**Records shown:**
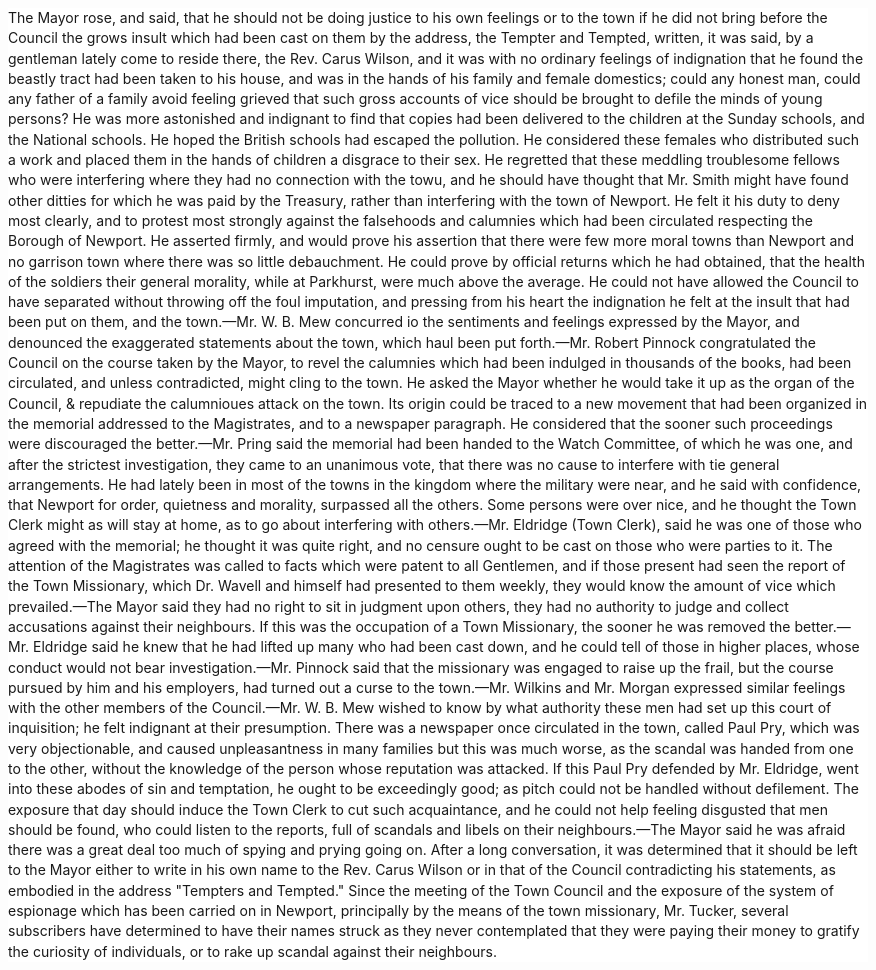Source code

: The Mayor rose, and said, that he should not be doing justice to his own feelings or to the town if he did not bring before the Council the grows insult which had been cast on them by the address, the Tempter and Tempted, written, it was said, by a gentleman lately come to reside there, the Rev. Carus Wilson, and it was with no ordinary feelings of indignation that he found the beastly tract had been taken to his house, and was in the hands of his family and female domestics; could any honest man, could any father of a family avoid feeling grieved that such gross accounts of vice should be brought to defile the minds of young persons? He was more astonished and indignant to find that copies had been delivered to the children at the Sunday schools, and the National schools. He hoped the British schools had escaped the pollution. He considered these females who distributed such a work and placed them in the hands of children a disgrace to their sex. He regretted that these meddling troublesome fellows who were interfering where they had no connection with the towu, and he should have thought that Mr. Smith might have found other ditties for which he was paid by the Treasury, rather than interfering with the town of Newport. He felt it his duty to deny most clearly, and to protest most strongly against the falsehoods and calumnies which had been circulated respecting the Borough of Newport. He asserted firmly, and would prove his assertion that there were few more moral towns than Newport and no garrison town where there was so little debauchment. He could prove by official returns which he had obtained, that the health of the soldiers their general morality, while at Parkhurst, were much above the average. He could not have allowed the Council to have separated without throwing off the foul imputation, and pressing from his heart the indignation he felt at the insult that had been put on them, and the town.—Mr. W. B. Mew concurred io the sentiments and feelings expressed by the Mayor, and denounced the exaggerated statements about the town, which haul been put forth.—Mr. Robert Pinnock congratulated the Council on the course taken by the Mayor, to revel the calumnies which had been indulged in thousands of the books, had been circulated, and unless contradicted, might cling to the town. He asked the Mayor whether he would take it up as the organ of the Council, & repudiate the calumnioues attack on the town. Its origin could be traced to a new movement that had been organized in the memorial addressed to the Magistrates, and to a newspaper paragraph. He considered that the sooner such proceedings were discouraged the better.—Mr. Pring said the memorial had been handed to the Watch Committee, of which he was one, and after the strictest investigation, they came to an unanimous vote, that there was no cause to interfere with tie general arrangements. He had lately been in most of the towns in the kingdom where the military were near, and he said with confidence, that Newport for order, quietness and morality, surpassed all the others. Some persons were over nice, and he thought the Town Clerk might as will stay at home, as to go about interfering with others.—Mr. Eldridge (Town Clerk), said he was one of those who agreed with the memorial; he thought it was quite right, and no censure ought to be cast on those who were parties to it. The attention of the Magistrates was called to facts which were patent to all Gentlemen, and if those present had seen the report of the Town Missionary, which Dr. Wavell and himself had presented to them weekly, they would know the amount of vice which prevailed.—The Mayor said they had no right to sit in judgment upon others, they had no authority to judge and collect accusations against their neighbours. If this was the occupation of a Town Missionary, the sooner he was removed the better.—Mr. Eldridge said he knew that he had lifted up many who had been cast down, and he could tell of those in higher places, whose conduct would not bear investigation.—Mr. Pinnock said that the missionary was engaged to raise up the frail, but the course pursued by him and his employers, had turned out a curse to the town.—Mr. Wilkins and Mr. Morgan expressed similar feelings with the other members of the Council.—Mr. W. B. Mew wished to know by what authority these men had set up this court of inquisition; he felt indignant at their presumption. There was a newspaper once circulated in the town, called Paul Pry, which was very objectionable, and caused unpleasantness in many families but this was much worse, as the scandal was handed from one to the other, without the knowledge of the person whose reputation was attacked. If this Paul Pry defended by Mr. Eldridge, went into these abodes of sin and temptation, he ought to be exceedingly good; as pitch could not be handled without defilement. The exposure that day should induce the Town Clerk to cut such acquaintance, and he could not help feeling disgusted that men should be found, who could listen to the reports, full of scandals and libels on their neighbours.—The Mayor said he was afraid there was a great deal too much of spying and prying going on. After a long conversation, it was determined that it should be left to the Mayor either to write in his own name to the Rev. Carus Wilson or in that of the Council contradicting his statements, as embodied in the address "Tempters and Tempted." Since the meeting of the Town Council and the exposure of the system of espionage which has been carried on in Newport, principally by the means of the town missionary, Mr. Tucker, several subscribers have determined to have their names struck as they never contemplated that they were paying their money to gratify the curiosity of individuals, or to rake up scandal against their neighbours.
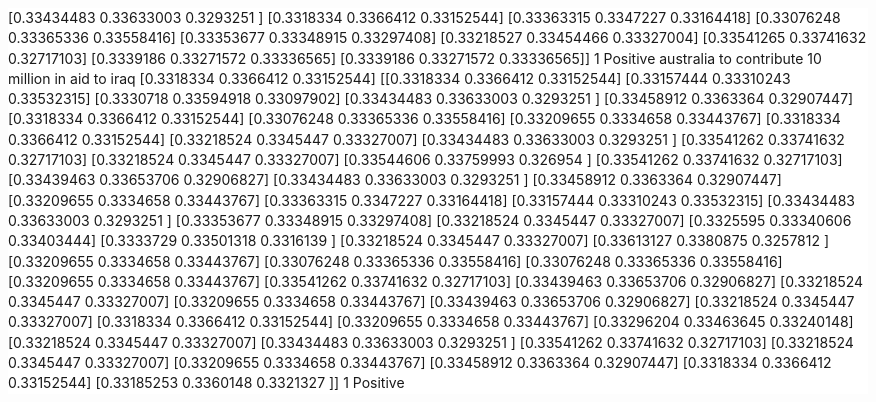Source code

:  [0.33434483 0.33633003 0.3293251 ]
 [0.3318334  0.3366412  0.33152544]
 [0.33363315 0.3347227  0.33164418]
 [0.33076248 0.33365336 0.33558416]
 [0.33353677 0.33348915 0.33297408]
 [0.33218527 0.33454466 0.33327004]
 [0.33541265 0.33741632 0.32717103]
 [0.3339186  0.33271572 0.33336565]
 [0.3339186  0.33271572 0.33336565]]
1
Positive
australia to contribute 10 million in aid to iraq
[0.3318334  0.3366412  0.33152544]
[[0.3318334  0.3366412  0.33152544]
 [0.33157444 0.33310243 0.33532315]
 [0.3330718  0.33594918 0.33097902]
 [0.33434483 0.33633003 0.3293251 ]
 [0.33458912 0.3363364  0.32907447]
 [0.3318334  0.3366412  0.33152544]
 [0.33076248 0.33365336 0.33558416]
 [0.33209655 0.3334658  0.33443767]
 [0.3318334  0.3366412  0.33152544]
 [0.33218524 0.3345447  0.33327007]
 [0.33434483 0.33633003 0.3293251 ]
 [0.33541262 0.33741632 0.32717103]
 [0.33218524 0.3345447  0.33327007]
 [0.33544606 0.33759993 0.326954  ]
 [0.33541262 0.33741632 0.32717103]
 [0.33439463 0.33653706 0.32906827]
 [0.33434483 0.33633003 0.3293251 ]
 [0.33458912 0.3363364  0.32907447]
 [0.33209655 0.3334658  0.33443767]
 [0.33363315 0.3347227  0.33164418]
 [0.33157444 0.33310243 0.33532315]
 [0.33434483 0.33633003 0.3293251 ]
 [0.33353677 0.33348915 0.33297408]
 [0.33218524 0.3345447  0.33327007]
 [0.3325595  0.33340606 0.33403444]
 [0.3333729  0.33501318 0.3316139 ]
 [0.33218524 0.3345447  0.33327007]
 [0.33613127 0.3380875  0.3257812 ]
 [0.33209655 0.3334658  0.33443767]
 [0.33076248 0.33365336 0.33558416]
 [0.33076248 0.33365336 0.33558416]
 [0.33209655 0.3334658  0.33443767]
 [0.33541262 0.33741632 0.32717103]
 [0.33439463 0.33653706 0.32906827]
 [0.33218524 0.3345447  0.33327007]
 [0.33209655 0.3334658  0.33443767]
 [0.33439463 0.33653706 0.32906827]
 [0.33218524 0.3345447  0.33327007]
 [0.3318334  0.3366412  0.33152544]
 [0.33209655 0.3334658  0.33443767]
 [0.33296204 0.33463645 0.33240148]
 [0.33218524 0.3345447  0.33327007]
 [0.33434483 0.33633003 0.3293251 ]
 [0.33541262 0.33741632 0.32717103]
 [0.33218524 0.3345447  0.33327007]
 [0.33209655 0.3334658  0.33443767]
 [0.33458912 0.3363364  0.32907447]
 [0.3318334  0.3366412  0.33152544]
 [0.33185253 0.3360148  0.3321327 ]]
1
Positive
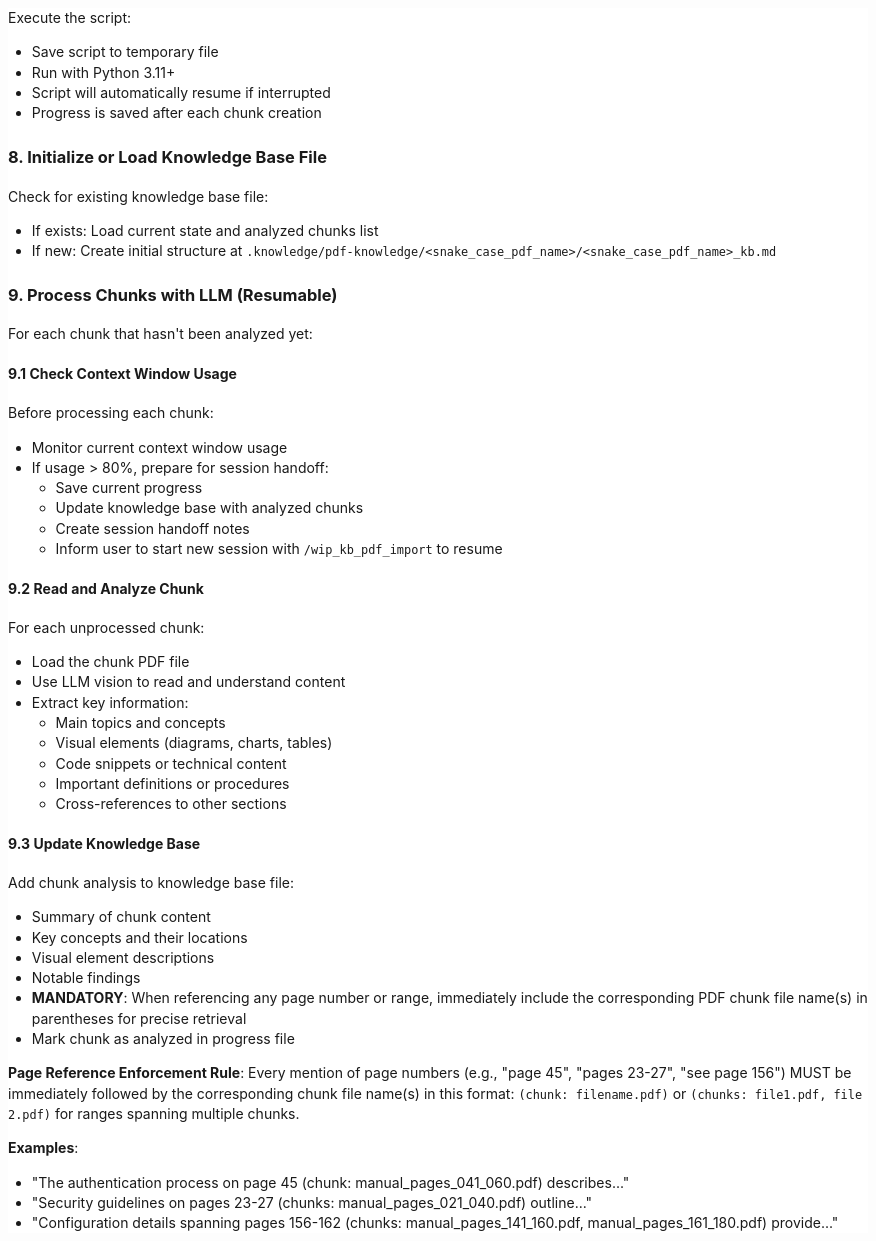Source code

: Execute the script:
- Save script to temporary file
- Run with Python 3.11+
- Script will automatically resume if interrupted
- Progress is saved after each chunk creation

### 8. Initialize or Load Knowledge Base File
Check for existing knowledge base file:
- If exists: Load current state and analyzed chunks list
- If new: Create initial structure at `.knowledge/pdf-knowledge/<snake_case_pdf_name>/<snake_case_pdf_name>_kb.md`

### 9. Process Chunks with LLM (Resumable)
For each chunk that hasn't been analyzed yet:

#### 9.1 Check Context Window Usage
Before processing each chunk:
- Monitor current context window usage
- If usage > 80%, prepare for session handoff:
  - Save current progress
  - Update knowledge base with analyzed chunks
  - Create session handoff notes
  - Inform user to start new session with `/wip_kb_pdf_import` to resume

#### 9.2 Read and Analyze Chunk
For each unprocessed chunk:
- Load the chunk PDF file
- Use LLM vision to read and understand content
- Extract key information:
  - Main topics and concepts
  - Visual elements (diagrams, charts, tables)
  - Code snippets or technical content
  - Important definitions or procedures
  - Cross-references to other sections

#### 9.3 Update Knowledge Base
Add chunk analysis to knowledge base file:
- Summary of chunk content
- Key concepts and their locations
- Visual element descriptions
- Notable findings
- **MANDATORY**: When referencing any page number or range, immediately include the corresponding PDF chunk file name(s) in parentheses for precise retrieval
- Mark chunk as analyzed in progress file

**Page Reference Enforcement Rule**: 
Every mention of page numbers (e.g., "page 45", "pages 23-27", "see page 156") MUST be immediately followed by the corresponding chunk file name(s) in this format: `(chunk: filename.pdf)` or `(chunks: file1.pdf, file2.pdf)` for ranges spanning multiple chunks.

**Examples**:
- "The authentication process on page 45 (chunk: manual_pages_041_060.pdf) describes..."
- "Security guidelines on pages 23-27 (chunks: manual_pages_021_040.pdf) outline..."
- "Configuration details spanning pages 156-162 (chunks: manual_pages_141_160.pdf, manual_pages_161_180.pdf) provide..."
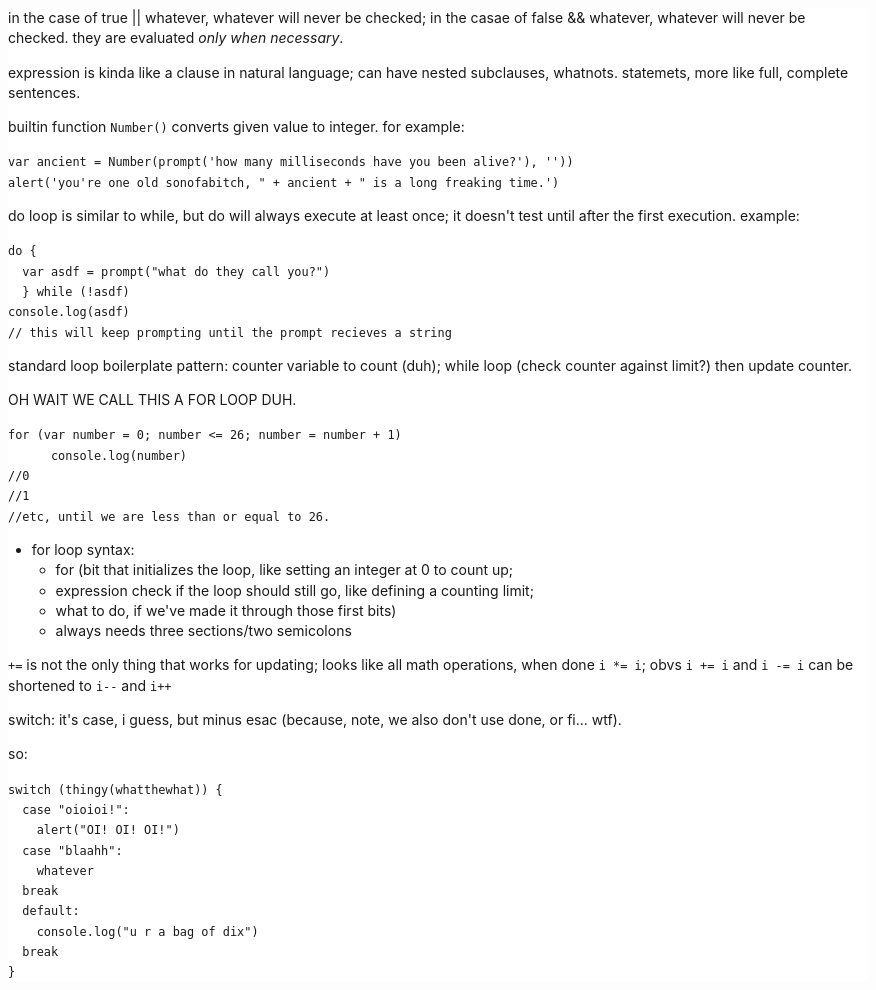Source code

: in the case of true || whatever, whatever will never be checked;
in the casae of false && whatever, whatever will never be checked.
they are evaluated _only when necessary_.

expression is kinda like a clause in natural language;
can have nested subclauses, whatnots.
statemets, more like full, complete sentences.

builtin function `Number()` converts given value to integer. for example:

    var ancient = Number(prompt('how many milliseconds have you been alive?'), ''))
    alert('you're one old sonofabitch, " + ancient + " is a long freaking time.')

do loop is similar to while, but do will always execute at least once;
it doesn't test until after the first execution. example:

    do {
      var asdf = prompt("what do they call you?")
      } while (!asdf)
    console.log(asdf)
    // this will keep prompting until the prompt recieves a string

standard loop boilerplate pattern: counter variable to count (duh);
while loop (check counter against limit?) then update counter.

OH WAIT WE CALL THIS A FOR LOOP DUH.

    for (var number = 0; number <= 26; number = number + 1)
          console.log(number)
    //0
    //1
    //etc, until we are less than or equal to 26.

* for loop syntax:
  * for (bit that initializes the loop, like setting an integer at 0 to count up;
  * expression check if the loop should still go, like defining a counting limit;
  * what to do, if we've made it through those first bits)
  * always needs three sections/two semicolons

`+=` is not the only thing that works for updating;
looks like all math operations, when done `i *= i`;
obvs `i += i` and `i -= i` can be shortened to `i--` and `i++`

switch: it's case, i guess, but minus esac (because, note, we also don't use done, or fi... wtf).

so:

    switch (thingy(whatthewhat)) {
      case "oioioi!":
        alert("OI! OI! OI!")
      case "blaahh":
        whatever
      break
      default:
        console.log("u r a bag of dix")
      break
    }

**To-do item:** Copy all lines of the material above where the string "console" occurs.

**Answer:**
    console.log(asdf)
          console.log(number)
        console.log("u r a bag of dix")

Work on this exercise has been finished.